Condizioni apparse subito gravi ma notizia di domenica sera, annunciata sul sito del Parma, ha dato un esito pesantissimo: “Lesione di alto grado della giunzione miotendinea dei flessori della coscia destra. Nei prossimi giorni sarà eseguita una consulenza specialistica per la migliore scelta terapeutica”. Una mazzata, un’altra, c’è chi parla di altri due mesi di stop ma il rischio è che la stagione possa già essere finita domenica sera, per sua sfortuna, in largo anticipo.

Un altro lungo stop, Inglese ha voluto affidare a Instagram le sensazioni che vive in queste ore scegliendo una frase di Ligabue tratta dalla canzone ‘Il giorno di dolore che uno ha’: “Quando sembra tutto fermo la tua ruota girerà sopra il giorno di dolore che uno ha”.

Negli ultimi 10 mesi appena 12 presenze per un totale di 640 minuti e 3 gol realizzati. In estate il Parma su di lui aveva investito parecchio sborsando nelle casse del Napoli oltre 20 milioni di euro.
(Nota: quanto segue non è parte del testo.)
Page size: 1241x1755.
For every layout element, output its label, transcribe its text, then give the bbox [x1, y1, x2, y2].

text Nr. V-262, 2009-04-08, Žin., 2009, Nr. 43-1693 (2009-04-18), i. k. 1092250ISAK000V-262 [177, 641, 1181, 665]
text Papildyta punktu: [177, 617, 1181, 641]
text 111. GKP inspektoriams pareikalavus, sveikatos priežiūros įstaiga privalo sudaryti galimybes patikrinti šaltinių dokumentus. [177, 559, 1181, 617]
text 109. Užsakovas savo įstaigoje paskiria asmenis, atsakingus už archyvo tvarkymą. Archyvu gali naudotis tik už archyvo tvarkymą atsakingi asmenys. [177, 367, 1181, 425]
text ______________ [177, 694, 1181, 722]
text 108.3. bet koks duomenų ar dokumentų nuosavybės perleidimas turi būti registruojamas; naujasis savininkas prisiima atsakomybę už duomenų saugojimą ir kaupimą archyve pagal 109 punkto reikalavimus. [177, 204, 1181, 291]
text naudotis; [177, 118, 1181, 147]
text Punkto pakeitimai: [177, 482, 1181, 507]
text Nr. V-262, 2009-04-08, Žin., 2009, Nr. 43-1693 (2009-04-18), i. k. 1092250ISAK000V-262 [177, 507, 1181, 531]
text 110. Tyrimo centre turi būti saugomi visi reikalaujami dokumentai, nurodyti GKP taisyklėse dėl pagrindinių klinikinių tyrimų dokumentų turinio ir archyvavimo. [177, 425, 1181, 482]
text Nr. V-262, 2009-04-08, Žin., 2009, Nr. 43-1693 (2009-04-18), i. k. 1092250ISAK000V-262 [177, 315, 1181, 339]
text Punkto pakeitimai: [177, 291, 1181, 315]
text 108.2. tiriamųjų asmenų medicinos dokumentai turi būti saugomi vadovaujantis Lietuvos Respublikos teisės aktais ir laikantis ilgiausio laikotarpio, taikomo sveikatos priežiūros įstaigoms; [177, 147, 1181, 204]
Mesi sfortunatissimi ma i gialloblù dopo averlo aspettato a lungo nella scorsa stagione e per quasi settanta giorni da ottobre a gennaio punteranno forte ancora su di lui. Inglese farà di tutto per rientrare già in questa stagione altrimenti lavorerà per farsi trovare pronto a luglio con la speranza che, una volta per tutte, la malasorte guardi finalmente altrove.